So far, we have implemented two simple crawlers that take advantage of the structure of our sample website to download all published countries. These techniques should be used when available, because they minimize the number of web pages to download. However, for other websites, we need to make our crawler act more like a typical user and follow links to reach the interesting content.
We could simply download the entire website by following every link. However, this would likely download many web pages we don't need. For example, to scrape user account details from an online forum, only account pages need to be downloaded and not discussion threads. The link crawler we use in this chapter will use regular expressions to determine which web pages it should download. Here is an initial version of the code:
import re
def link_crawler(start_url, link_regex):
""" Crawl from the given start URL following links matched by link_regex
"""
crawl_queue = [start_url]
while crawl_queue:
url = crawl_queue.pop()
html = download(url)
if html is not None:
continue
# filter for links matching our regular expression
for link in get_links(html):
if re.match(link_regex, link):
crawl_queue.append(link)
def get_links(html):
""" Return a list of links from html
"""
# a regular expression to extract all links from the webpage
webpage_regex = re.compile("""<a[^>]+href=["'](.*?)["']""", re.IGNORECASE)
# list of all links from the webpage
return webpage_regex.findall(html)
To run this code, simply call the link_crawler function with the URL of the website you want to crawl and a regular expression to match links you want to follow. For the example website, we want to crawl the index with the list of countries and the countries themselves.
We know from looking at the site that the index links follow this format:
The country web pages follow this format:
So a simple regular expression to match both types of web page is /(index|view)/. What happens when the crawler is run with these inputs? You receive the following download error:
>>> link_crawler('http://example.webscraping.com', '/(index|view)/')
Downloading: http://example.webscraping.com
Downloading: /index/1
Traceback (most recent call last):
...
ValueError: unknown url type: /index/1
Regular expressions are great tools for extracting information from strings, and I recommend every programmer
learn how to read and write a few of them. That said, they tend to be quite brittle and easily break. We'll cover more advanced ways to extract links and identify their pages as we advance through the book.
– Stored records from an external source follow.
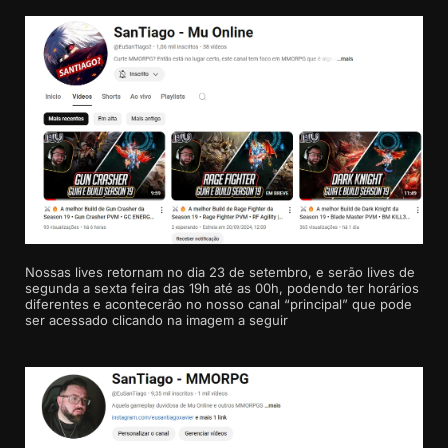
Nossas lives retornam no dia 23 de setembro, e serão lives de
segunda a sexta feira das 19h até as 00h, podendo ter horários
diferentes e acontecerão no nosso canal “principal” que pode
ser acessado clicando na imagem a seguir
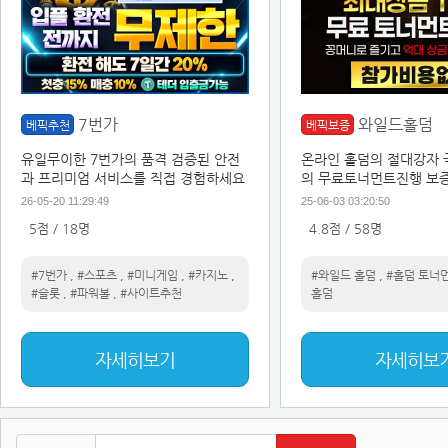
7번가
와일드홀덤
베픽추천
베픽보증
유일무이한 7번가의 품격 검증된 안전
온라인 홀덤의 절대강자 
과 프리미엄 서비스를 직접 경험하세요
의 무료토너먼트진행 보증
이트
26-05-20 11:29:49
25-06-03 03:20:50
5점 / 18명
4.8점 / 58명
#7번가
,
#스포츠
,
#미니게임
,
#카지노
,
#와일드 홀덤
,
#홀덤 토너
#슬롯
,
#파워볼
,
#사이트추천
홀덤
자세히보기
자세히보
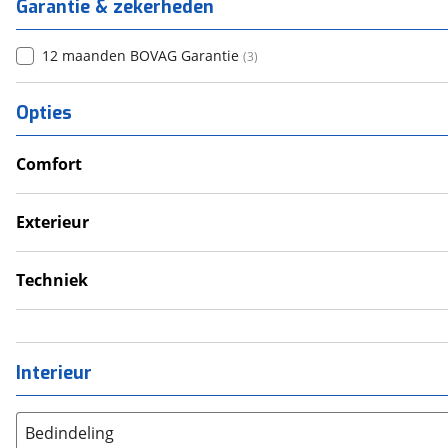
Garantie & zekerheden
12 maanden BOVAG Garantie
(
3
)
Opties
Comfort
Verwarmde leefruimte
Wasruimte met toilet
Exterieur
Dakluik
Fietsendrager
Techniek
Luifel
Eigen accu
Voortent
Omvormer
Schoonwatertank
Interieur
Bedindeling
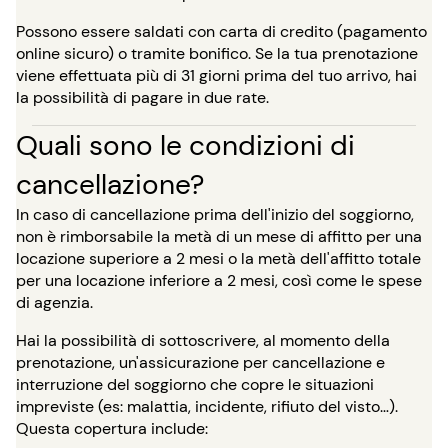
Possono essere saldati con carta di credito (pagamento
online sicuro) o tramite bonifico. Se la tua prenotazione
viene effettuata più di 31 giorni prima del tuo arrivo, hai
la possibilità di pagare in due rate.
Quali sono le condizioni di
cancellazione?
In caso di cancellazione prima dell'inizio del soggiorno,
non è rimborsabile la metà di un mese di affitto per una
locazione superiore a 2 mesi o la metà dell'affitto totale
per una locazione inferiore a 2 mesi, così come le spese
di agenzia.
Hai la possibilità di sottoscrivere, al momento della
prenotazione, un'assicurazione per cancellazione e
interruzione del soggiorno che copre le situazioni
impreviste (es: malattia, incidente, rifiuto del visto…).
Questa copertura include:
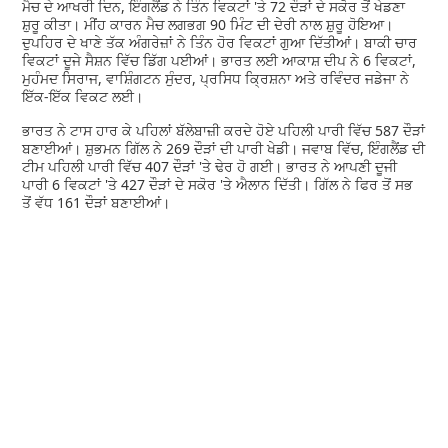
ਮੈਚ ਦੇ ਆਖਰੀ ਦਿਨ, ਇੰਗਲੈਂਡ ਨੇ ਤਿੰਨ ਵਿਕਟਾਂ 'ਤੇ 72 ਦੌੜਾਂ ਦੇ ਸਕੋਰ ਤੋਂ ਖੇਡਣਾ
ਸ਼ੁਰੂ ਕੀਤਾ। ਮੀਂਹ ਕਾਰਨ ਮੈਚ ਲਗਭਗ 90 ਮਿੰਟ ਦੀ ਦੇਰੀ ਨਾਲ ਸ਼ੁਰੂ ਹੋਇਆ।
ਦੁਪਹਿਰ ਦੇ ਖਾਣੇ ਤੱਕ ਅੰਗਰੇਜ਼ਾਂ ਨੇ ਤਿੰਨ ਹੋਰ ਵਿਕਟਾਂ ਗੁਆ ਦਿੱਤੀਆਂ। ਬਾਕੀ ਚਾਰ
ਵਿਕਟਾਂ ਦੂਜੇ ਸੈਸ਼ਨ ਵਿੱਚ ਡਿੱਗ ਪਈਆਂ। ਭਾਰਤ ਲਈ ਆਕਾਸ਼ ਦੀਪ ਨੇ 6 ਵਿਕਟਾਂ,
ਮੁਹੰਮਦ ਸਿਰਾਜ, ਵਾਸ਼ਿੰਗਟਨ ਸੁੰਦਰ, ਪ੍ਰਸਿਧ ਕ੍ਰਿਸ਼ਨਾ ਅਤੇ ਰਵਿੰਦਰ ਜਡੇਜਾ ਨੇ
ਇੱਕ-ਇੱਕ ਵਿਕਟ ਲਈ।
ਭਾਰਤ ਨੇ ਟਾਸ ਹਾਰ ਕੇ ਪਹਿਲਾਂ ਬੱਲੇਬਾਜ਼ੀ ਕਰਦੇ ਹੋਏ ਪਹਿਲੀ ਪਾਰੀ ਵਿੱਚ 587 ਦੌੜਾਂ
ਬਣਾਈਆਂ। ਸ਼ੁਭਮਨ ਗਿੱਲ ਨੇ 269 ਦੌੜਾਂ ਦੀ ਪਾਰੀ ਖੇਡੀ। ਜਵਾਬ ਵਿੱਚ, ਇੰਗਲੈਂਡ ਦੀ
ਟੀਮ ਪਹਿਲੀ ਪਾਰੀ ਵਿੱਚ 407 ਦੌੜਾਂ 'ਤੇ ਢੇਰ ਹੋ ਗਈ। ਭਾਰਤ ਨੇ ਆਪਣੀ ਦੂਜੀ
ਪਾਰੀ 6 ਵਿਕਟਾਂ 'ਤੇ 427 ਦੌੜਾਂ ਦੇ ਸਕੋਰ 'ਤੇ ਐਲਾਨ ਦਿੱਤੀ। ਗਿੱਲ ਨੇ ਫਿਰ ਤੋਂ ਸਭ
ਤੋਂ ਵੱਧ 161 ਦੌੜਾਂ ਬਣਾਈਆਂ।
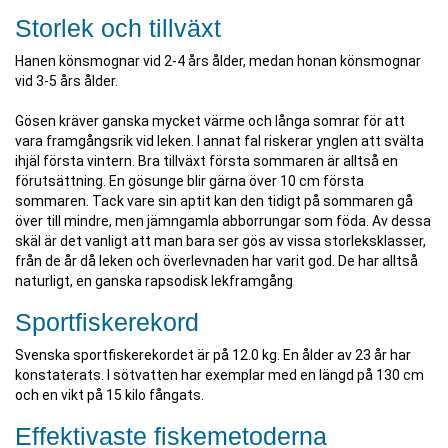
Storlek och tillväxt
Hanen könsmognar vid 2-4 års ålder, medan honan könsmognar
vid 3-5 års ålder.
Gösen kräver ganska mycket värme och långa somrar för att
vara framgångsrik vid leken. I annat fal riskerar ynglen att svälta
ihjäl första vintern. Bra tillväxt första sommaren är alltså en
förutsättning. En gösunge blir gärna över 10 cm första
sommaren. Tack vare sin aptit kan den tidigt på sommaren gå
över till mindre, men jämngamla abborrungar som föda. Av dessa
skäl är det vanligt att man bara ser gös av vissa storleksklasser,
från de år då leken och överlevnaden har varit god. De har alltså
naturligt, en ganska rapsodisk lekframgång
Sportfiskerekord
Svenska sportfiskerekordet är på 12.0 kg. En ålder av 23 år har
konstaterats. I sötvatten har exemplar med en längd på 130 cm
och en vikt på 15 kilo fångats.
Effektivaste fiskemetoderna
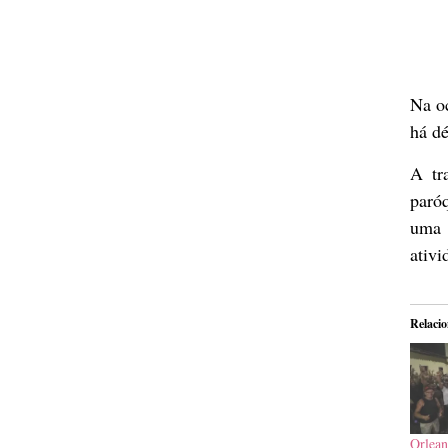
Na oc
há d
A tr
paró
uma 
ativi
Relaci
Orlea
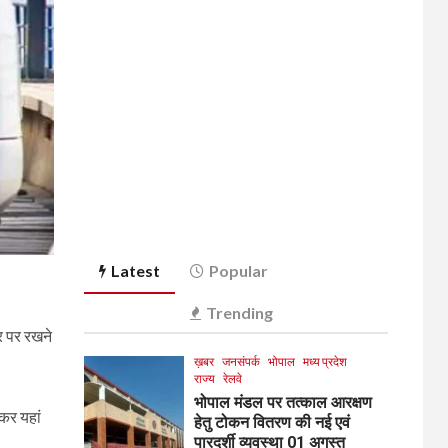
Latest
Popular
Trending
लर पर रखने
ख़बर
जनसंपर्क
भोपाल
मध्य प्रदेश
राज्य
रेलवे
भोपाल मंडल पर तत्काल आरक्षण
 कर यहां
हेतु टोकन वितरण की नई एवं
पारदर्शी व्यवस्था 01 अगस्त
The problem with downloading /index/1 is that it only includes the path of the web page and leaves out the protocol and server, which is known as a relative link. Relative links work when browsing because the web browser knows which web page you are currently viewing and takes the steps necessary to resolve the link. However, urllib doesn't have this context. To help urllib locate the web page, we need to convert this link into an absolute link, which includes all the details to locate the web page. As might be expected, Python includes a module in urllib to do just this, called parse. Here is an improved version of link_crawler that uses the urljoin method to create the absolute links:
from urllib.parse import urljoin
def link_crawler(start_url, link_regex):
""" Crawl from the given start URL following links matched by link_regex
"""
crawl_queue = [start_url]
while crawl_queue:
url = crawl_queue.pop()
html = download(url)
if not html:
continue
for link in get_links(html):
if re.match(link_regex, link):
abs_link = urljoin(start_url, link)
crawl_queue.append(abs_link)
When this example is run, you can see it downloads the matching web pages; however, it keeps downloading the same locations over and over. The reason for this behavior is that these locations have links to each other. For example, Australia links to Antarctica and Antarctica links back to Australia, so the crawler will continue to queue the URLs and never reach the end of the queue. To prevent re-crawling the same links, we need to keep track of what's already been crawled. The following updated version of link_crawler stores the URLs seen before, to avoid downloading duplicates:
def link_crawler(start_url, link_regex):
crawl_queue = [start_url]
# keep track which URL's have seen before
seen = set(crawl_queue)
while crawl_queue:
url = crawl_queue.pop()
html = download(url)
if not html:
continue
for link in get_links(html):
# check if link matches expected regex
if re.match(link_regex, link):
abs_link = urljoin(start_url, link)
# check if have already seen this link
if abs_link not in seen:
seen.add(abs_link)
crawl_queue.append(abs_link)
When this script is run, it will crawl the locations and then stop as expected. We finally have a working link crawler!